My understanding is that the older equipment was also based on really old software and computer technology, and the newer stuff is much more modern and efficient with the current volumes.
Prior to the downturn, they were manufacturing upwards of 70 master stockrolls a day of Kodacolor…each and every day – enough to make nearly 3.4 million spools each day. The systems and equipment and staffing need to be entirely different than in days of yore.
 
Eastman Kodak decommissioned and discarded a whole bunch of their finishing capacity when the precipitous downturn in film caused them to massively decrease their film making capacity.
It took them a few years to determine that:
1) that the film business was actually going to continue - their projections were that it didn't have much time left; and
2) that the reduction in finishing capacity went too far.
My understanding is that the older equipment was also based on really old software and computer technology, and the newer stuff is much more modern and efficient with the current volumes.
Prior to the downturn, they were manufacturing upwards of 70 master stockrolls a day of Kodacolor…each and every day – enough to make nearly 3.4 million spools each day. The systems and equipment and staffing need to be entirely different than in days of yore.

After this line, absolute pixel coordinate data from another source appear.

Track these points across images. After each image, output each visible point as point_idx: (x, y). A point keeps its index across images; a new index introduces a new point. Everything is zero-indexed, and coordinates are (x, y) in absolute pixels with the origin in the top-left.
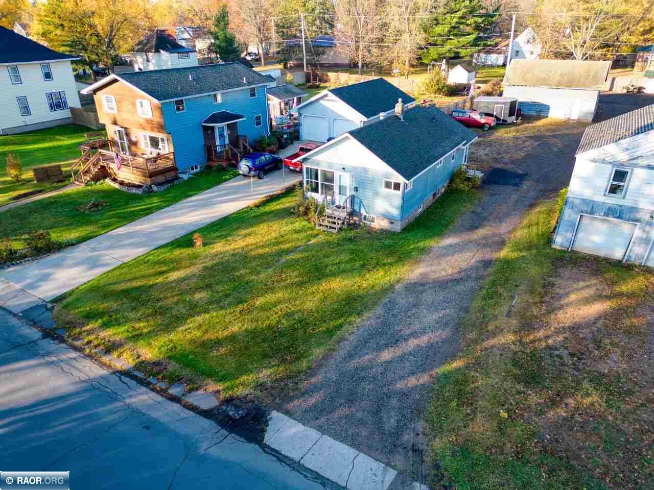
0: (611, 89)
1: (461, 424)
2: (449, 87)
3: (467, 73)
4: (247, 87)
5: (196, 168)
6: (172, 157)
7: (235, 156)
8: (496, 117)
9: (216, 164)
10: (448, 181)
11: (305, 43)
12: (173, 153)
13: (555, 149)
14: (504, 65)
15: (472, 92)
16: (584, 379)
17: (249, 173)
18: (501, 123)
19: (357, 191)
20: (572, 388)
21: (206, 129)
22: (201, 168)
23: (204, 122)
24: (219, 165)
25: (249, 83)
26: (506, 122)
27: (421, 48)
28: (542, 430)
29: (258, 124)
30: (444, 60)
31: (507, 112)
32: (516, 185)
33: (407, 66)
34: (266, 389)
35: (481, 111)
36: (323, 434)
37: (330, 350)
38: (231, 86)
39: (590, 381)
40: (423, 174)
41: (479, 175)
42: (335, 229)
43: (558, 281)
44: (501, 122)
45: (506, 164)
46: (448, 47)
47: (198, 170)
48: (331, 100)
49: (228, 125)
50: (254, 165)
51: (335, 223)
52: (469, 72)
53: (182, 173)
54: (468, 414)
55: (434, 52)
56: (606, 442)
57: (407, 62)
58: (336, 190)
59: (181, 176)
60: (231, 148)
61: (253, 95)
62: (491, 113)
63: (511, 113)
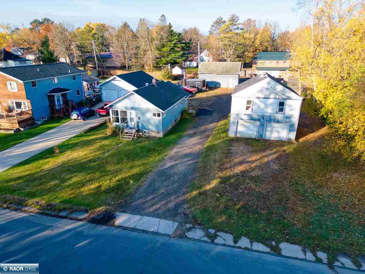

It’s my understanding that the coating lines required huge throughput to work properly. Once Hollywood essentially stopped shooting film they couldn’t operate the lines profitably anymore. I’m also pretty sure that one of the European film companies is using (did use?) a machine that Agfa used for R&D coating. It was better suited to the quantities that were required.
 
It’s my understanding that the coating lines required huge throughput to work properly. Once Hollywood essentially stopped shooting film they couldn’t operate the lines profitably anymore. I’m also pretty sure that one of the European film companies is using (did use?) a machine that Agfa used for R&D coating. It was better suited to the quantities that were required.

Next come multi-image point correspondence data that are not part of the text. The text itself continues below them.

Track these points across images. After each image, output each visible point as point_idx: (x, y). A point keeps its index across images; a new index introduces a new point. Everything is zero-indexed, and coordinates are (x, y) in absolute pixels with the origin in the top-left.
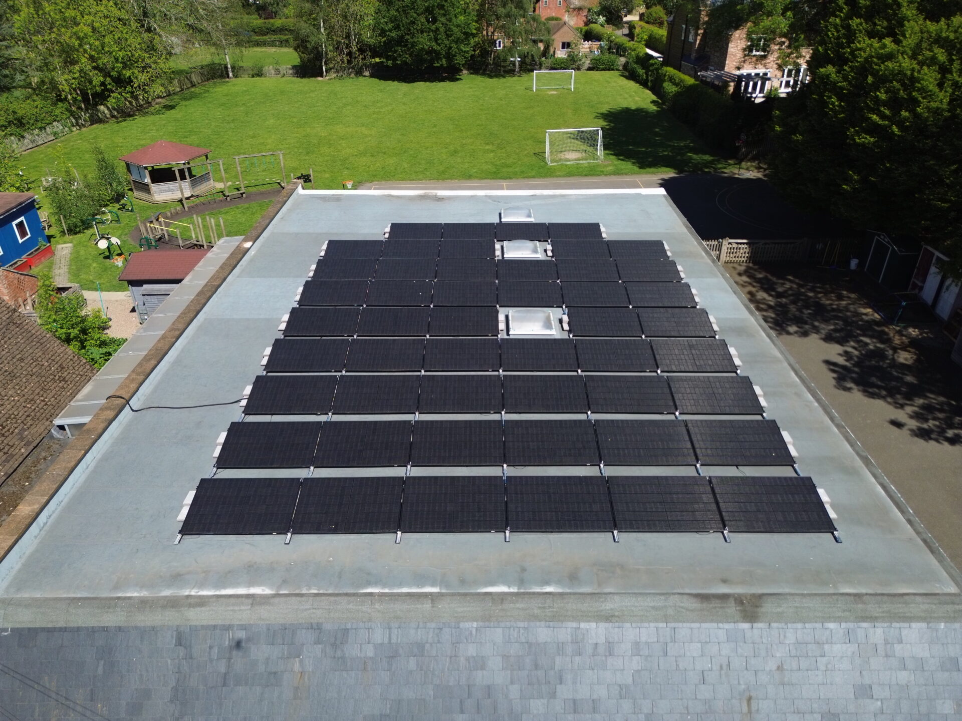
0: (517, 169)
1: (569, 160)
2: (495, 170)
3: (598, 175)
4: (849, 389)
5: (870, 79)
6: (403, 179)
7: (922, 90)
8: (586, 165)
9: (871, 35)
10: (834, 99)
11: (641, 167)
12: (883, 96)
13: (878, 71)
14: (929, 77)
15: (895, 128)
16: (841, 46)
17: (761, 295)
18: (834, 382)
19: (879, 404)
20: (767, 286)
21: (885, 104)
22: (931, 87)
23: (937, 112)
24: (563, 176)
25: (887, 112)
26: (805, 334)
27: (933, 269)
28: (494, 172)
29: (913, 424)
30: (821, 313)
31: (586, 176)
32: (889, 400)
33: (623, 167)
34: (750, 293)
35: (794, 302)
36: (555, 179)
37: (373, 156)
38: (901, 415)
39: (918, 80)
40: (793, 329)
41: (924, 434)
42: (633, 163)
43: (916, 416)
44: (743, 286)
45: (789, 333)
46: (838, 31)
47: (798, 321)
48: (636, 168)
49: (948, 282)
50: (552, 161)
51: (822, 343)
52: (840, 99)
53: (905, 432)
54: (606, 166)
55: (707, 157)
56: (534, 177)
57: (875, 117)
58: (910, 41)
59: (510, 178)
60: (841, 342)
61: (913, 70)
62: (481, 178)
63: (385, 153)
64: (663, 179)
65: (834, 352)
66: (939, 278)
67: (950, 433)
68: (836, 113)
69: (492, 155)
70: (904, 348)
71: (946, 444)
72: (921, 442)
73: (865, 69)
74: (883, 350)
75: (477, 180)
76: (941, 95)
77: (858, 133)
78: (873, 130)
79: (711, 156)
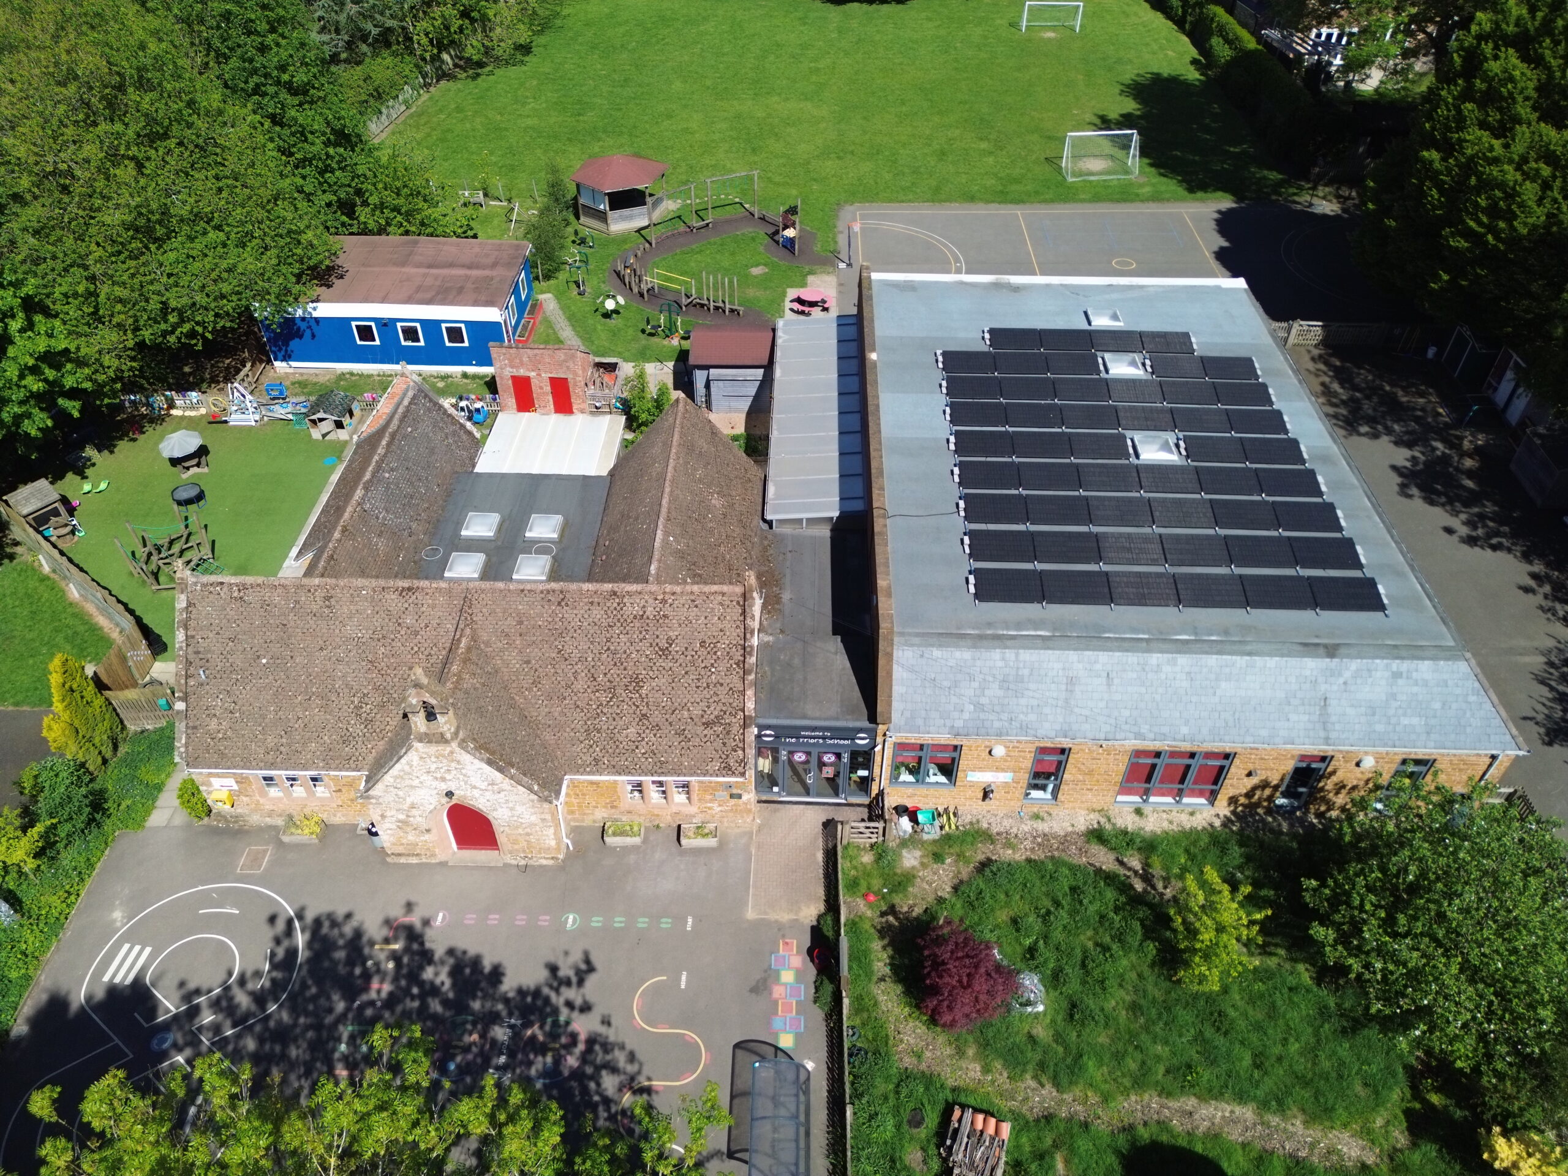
0: (1029, 187)
1: (1092, 174)
2: (1000, 188)
3: (1132, 201)
4: (1410, 496)
5: (1473, 181)
6: (891, 201)
7: (1522, 205)
8: (1115, 183)
9: (1483, 125)
10: (1434, 192)
11: (1191, 190)
12: (1483, 202)
13: (1483, 173)
14: (1530, 191)
15: (1490, 237)
16: (1449, 129)
17: (1336, 386)
18: (1396, 488)
19: (1437, 510)
20: (1342, 376)
21: (1484, 211)
22: (1530, 203)
23: (1535, 227)
24: (1090, 201)
25: (1485, 220)
26: (1375, 436)
27: (1509, 375)
28: (1002, 192)
29: (1464, 531)
30: (1395, 409)
31: (1118, 201)
32: (1448, 508)
33: (1163, 188)
34: (1323, 384)
35: (1368, 398)
36: (1080, 205)
37: (839, 158)
38: (1455, 523)
39: (1519, 195)
40: (1364, 429)
41: (1471, 541)
42: (1180, 182)
43: (1467, 523)
44: (1317, 376)
45: (1360, 434)
46: (1449, 110)
47: (1371, 421)
48: (1181, 191)
49: (1521, 390)
50: (1074, 175)
51: (1392, 445)
52: (1441, 192)
53: (1455, 538)
54: (1141, 186)
55: (1274, 176)
56: (1052, 201)
57: (1472, 224)
58: (1518, 148)
59: (1022, 202)
60: (1410, 445)
61: (1516, 181)
62: (988, 202)
63: (852, 153)
64: (1219, 212)
65: (1402, 456)
66: (1513, 384)
67: (1494, 541)
68: (1434, 208)
69: (991, 160)
70: (1470, 456)
71: (1489, 551)
72: (1465, 548)
73: (1469, 167)
74: (1450, 457)
75: (981, 205)
76: (1539, 211)
77: (1453, 235)
78: (1469, 234)
79: (1280, 173)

There used to be multiple coating lines, in more than one country.
They downsized - eventually to just a single, reduced capacity line in the current Building 38 in Rochester New York.
The switch in the theatres from projection prints to digital projection probably had more of an effect on film volumes than the reduction in use of motion picture camera films.
But the reductions in both home movies and still film volumes had a huge effect as well.
The coater in Building 38 is used as well for a lot of non-photographic products like flexible circuit boards and their growing business in (non-photographic) polyester film.
 
Kodak is awesome. I know not everyone feels this way. Growing up with Kodachrome slides. My Dad and I would develop my 126 Verichrome in Microdol-X, and print it on Kodak Medalist paper developed in (non-brown) Dektol. Great times.

It will be interesting to see how Harman progresses with color film. I've bought a few rolls of their initial offerings. Not much of a fan of weird. We shall see.
 
It's completely anecdotal, but my much younger brother (gen Z) saw the photos I took on the one roll of Harman Switch Azure that I bought and really liked them, and was excited to buy and shoot some himself. He's mostly a digital photographer.

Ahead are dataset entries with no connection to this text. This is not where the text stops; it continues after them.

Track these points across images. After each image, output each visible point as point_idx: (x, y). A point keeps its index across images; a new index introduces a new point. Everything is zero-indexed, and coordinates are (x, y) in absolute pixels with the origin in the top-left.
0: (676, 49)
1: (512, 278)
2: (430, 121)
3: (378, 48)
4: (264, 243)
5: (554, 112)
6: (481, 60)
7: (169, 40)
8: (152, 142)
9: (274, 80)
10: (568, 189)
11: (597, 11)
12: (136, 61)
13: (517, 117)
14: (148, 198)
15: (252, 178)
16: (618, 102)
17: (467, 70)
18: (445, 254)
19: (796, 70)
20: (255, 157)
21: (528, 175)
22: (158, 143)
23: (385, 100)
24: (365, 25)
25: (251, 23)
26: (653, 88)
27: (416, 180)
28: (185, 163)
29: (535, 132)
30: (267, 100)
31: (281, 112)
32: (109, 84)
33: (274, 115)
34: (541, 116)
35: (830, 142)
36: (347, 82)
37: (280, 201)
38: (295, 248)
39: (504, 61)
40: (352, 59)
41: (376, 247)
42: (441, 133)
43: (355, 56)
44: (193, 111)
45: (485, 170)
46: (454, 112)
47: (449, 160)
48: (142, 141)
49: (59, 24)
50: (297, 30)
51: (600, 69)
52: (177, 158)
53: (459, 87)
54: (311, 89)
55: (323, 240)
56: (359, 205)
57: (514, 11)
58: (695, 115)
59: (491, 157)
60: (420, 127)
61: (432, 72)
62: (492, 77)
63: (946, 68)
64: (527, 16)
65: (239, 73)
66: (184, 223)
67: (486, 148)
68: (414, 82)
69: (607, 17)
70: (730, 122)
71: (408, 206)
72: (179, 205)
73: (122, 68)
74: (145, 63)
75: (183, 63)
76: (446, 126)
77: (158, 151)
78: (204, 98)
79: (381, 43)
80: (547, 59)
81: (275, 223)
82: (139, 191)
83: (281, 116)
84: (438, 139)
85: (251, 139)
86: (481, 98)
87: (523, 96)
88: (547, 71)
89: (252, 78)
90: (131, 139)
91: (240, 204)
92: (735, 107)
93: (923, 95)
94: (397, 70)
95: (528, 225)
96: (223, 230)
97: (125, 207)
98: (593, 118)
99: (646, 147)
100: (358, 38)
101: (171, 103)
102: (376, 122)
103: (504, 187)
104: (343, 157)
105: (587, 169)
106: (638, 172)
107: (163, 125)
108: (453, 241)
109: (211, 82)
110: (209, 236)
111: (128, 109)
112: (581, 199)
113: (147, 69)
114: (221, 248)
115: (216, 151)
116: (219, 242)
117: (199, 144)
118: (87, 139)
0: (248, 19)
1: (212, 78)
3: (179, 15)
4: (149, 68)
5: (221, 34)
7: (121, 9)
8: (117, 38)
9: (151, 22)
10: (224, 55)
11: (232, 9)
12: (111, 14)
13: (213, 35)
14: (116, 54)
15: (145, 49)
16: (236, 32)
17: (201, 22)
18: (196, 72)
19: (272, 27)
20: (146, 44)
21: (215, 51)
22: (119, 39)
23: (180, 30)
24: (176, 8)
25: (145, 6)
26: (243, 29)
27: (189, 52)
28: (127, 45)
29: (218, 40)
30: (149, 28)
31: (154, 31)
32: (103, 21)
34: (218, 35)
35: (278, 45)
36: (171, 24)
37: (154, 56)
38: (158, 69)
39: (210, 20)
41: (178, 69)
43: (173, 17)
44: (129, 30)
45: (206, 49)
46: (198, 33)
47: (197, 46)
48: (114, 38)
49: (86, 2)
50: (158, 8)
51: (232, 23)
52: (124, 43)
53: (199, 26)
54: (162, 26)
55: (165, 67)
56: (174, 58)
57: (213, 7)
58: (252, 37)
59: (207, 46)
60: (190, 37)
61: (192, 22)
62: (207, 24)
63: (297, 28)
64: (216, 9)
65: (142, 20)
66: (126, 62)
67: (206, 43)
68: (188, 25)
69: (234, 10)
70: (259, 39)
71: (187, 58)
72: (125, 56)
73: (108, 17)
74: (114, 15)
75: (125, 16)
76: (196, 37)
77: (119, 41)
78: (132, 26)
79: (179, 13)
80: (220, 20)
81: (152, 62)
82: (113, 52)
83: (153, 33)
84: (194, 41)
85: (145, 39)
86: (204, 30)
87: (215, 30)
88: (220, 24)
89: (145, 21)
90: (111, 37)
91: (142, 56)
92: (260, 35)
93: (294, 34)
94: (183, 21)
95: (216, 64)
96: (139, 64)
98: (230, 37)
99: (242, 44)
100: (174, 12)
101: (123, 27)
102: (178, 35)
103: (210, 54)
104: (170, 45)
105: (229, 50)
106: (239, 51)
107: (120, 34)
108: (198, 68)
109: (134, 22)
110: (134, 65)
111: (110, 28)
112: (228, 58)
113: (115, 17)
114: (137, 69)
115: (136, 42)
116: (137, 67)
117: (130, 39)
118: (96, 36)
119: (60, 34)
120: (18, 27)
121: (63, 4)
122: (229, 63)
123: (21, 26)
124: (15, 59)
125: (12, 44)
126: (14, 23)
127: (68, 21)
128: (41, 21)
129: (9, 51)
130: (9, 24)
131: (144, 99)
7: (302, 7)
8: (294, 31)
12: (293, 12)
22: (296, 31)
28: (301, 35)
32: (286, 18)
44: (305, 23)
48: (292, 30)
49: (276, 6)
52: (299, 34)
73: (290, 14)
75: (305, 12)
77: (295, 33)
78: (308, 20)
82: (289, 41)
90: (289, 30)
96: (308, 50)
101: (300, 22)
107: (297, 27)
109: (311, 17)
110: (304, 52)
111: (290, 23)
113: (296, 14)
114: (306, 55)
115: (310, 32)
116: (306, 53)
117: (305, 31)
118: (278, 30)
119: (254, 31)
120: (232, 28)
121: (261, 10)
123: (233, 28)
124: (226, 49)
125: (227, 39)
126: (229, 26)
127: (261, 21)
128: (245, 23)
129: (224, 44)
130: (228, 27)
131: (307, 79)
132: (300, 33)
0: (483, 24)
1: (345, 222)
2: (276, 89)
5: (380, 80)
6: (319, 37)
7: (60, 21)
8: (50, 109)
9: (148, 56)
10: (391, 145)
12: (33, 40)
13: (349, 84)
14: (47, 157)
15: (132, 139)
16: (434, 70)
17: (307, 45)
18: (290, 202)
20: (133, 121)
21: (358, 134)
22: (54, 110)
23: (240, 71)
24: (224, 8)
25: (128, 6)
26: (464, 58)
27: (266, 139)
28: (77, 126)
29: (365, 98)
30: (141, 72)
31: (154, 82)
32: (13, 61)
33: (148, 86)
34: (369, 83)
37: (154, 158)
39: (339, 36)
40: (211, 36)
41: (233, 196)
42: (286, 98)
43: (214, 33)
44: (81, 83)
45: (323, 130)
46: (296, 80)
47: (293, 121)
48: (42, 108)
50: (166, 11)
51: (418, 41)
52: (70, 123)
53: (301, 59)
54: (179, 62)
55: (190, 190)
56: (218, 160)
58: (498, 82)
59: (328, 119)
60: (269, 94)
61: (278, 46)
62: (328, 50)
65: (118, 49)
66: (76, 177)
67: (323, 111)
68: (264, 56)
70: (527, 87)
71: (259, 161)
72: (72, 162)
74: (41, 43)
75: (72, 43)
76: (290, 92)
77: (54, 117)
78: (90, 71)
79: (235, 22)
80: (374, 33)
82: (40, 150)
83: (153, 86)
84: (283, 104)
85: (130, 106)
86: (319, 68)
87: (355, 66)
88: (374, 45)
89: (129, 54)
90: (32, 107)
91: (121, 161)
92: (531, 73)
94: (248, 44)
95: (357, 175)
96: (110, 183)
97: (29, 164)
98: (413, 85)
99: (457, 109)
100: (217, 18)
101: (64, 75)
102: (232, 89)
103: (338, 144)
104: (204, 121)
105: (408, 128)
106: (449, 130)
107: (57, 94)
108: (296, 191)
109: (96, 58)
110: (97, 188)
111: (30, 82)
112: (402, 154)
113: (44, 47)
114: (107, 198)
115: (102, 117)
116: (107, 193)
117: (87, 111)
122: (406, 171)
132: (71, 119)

I doubt I'll ever buy another roll, but I did enjoy the one roll I shot just to try it out.

ARM06892.jpg
 
But the reductions in both home movies and still film volumes had a huge effect as well.
The coater in Building 38 is used as well for a lot of non-photographic products like flexible circuit boards and their growing business in (non-photographic) polyester film.
if I recall building 38 had an atached twin called room something that was also demolished.

just one release of a 2 hour movie on 35mm film would use 10800 ft per theatre. say 200 screens in just Canada and the US, and you are talking
2,160,000 ft of release prints. All only used for a limited time. that volume would make all the still film used in a year into an also ran. now how many movies would be released and would eat 2 million feet in a year? digital projection ALONE changed the film business.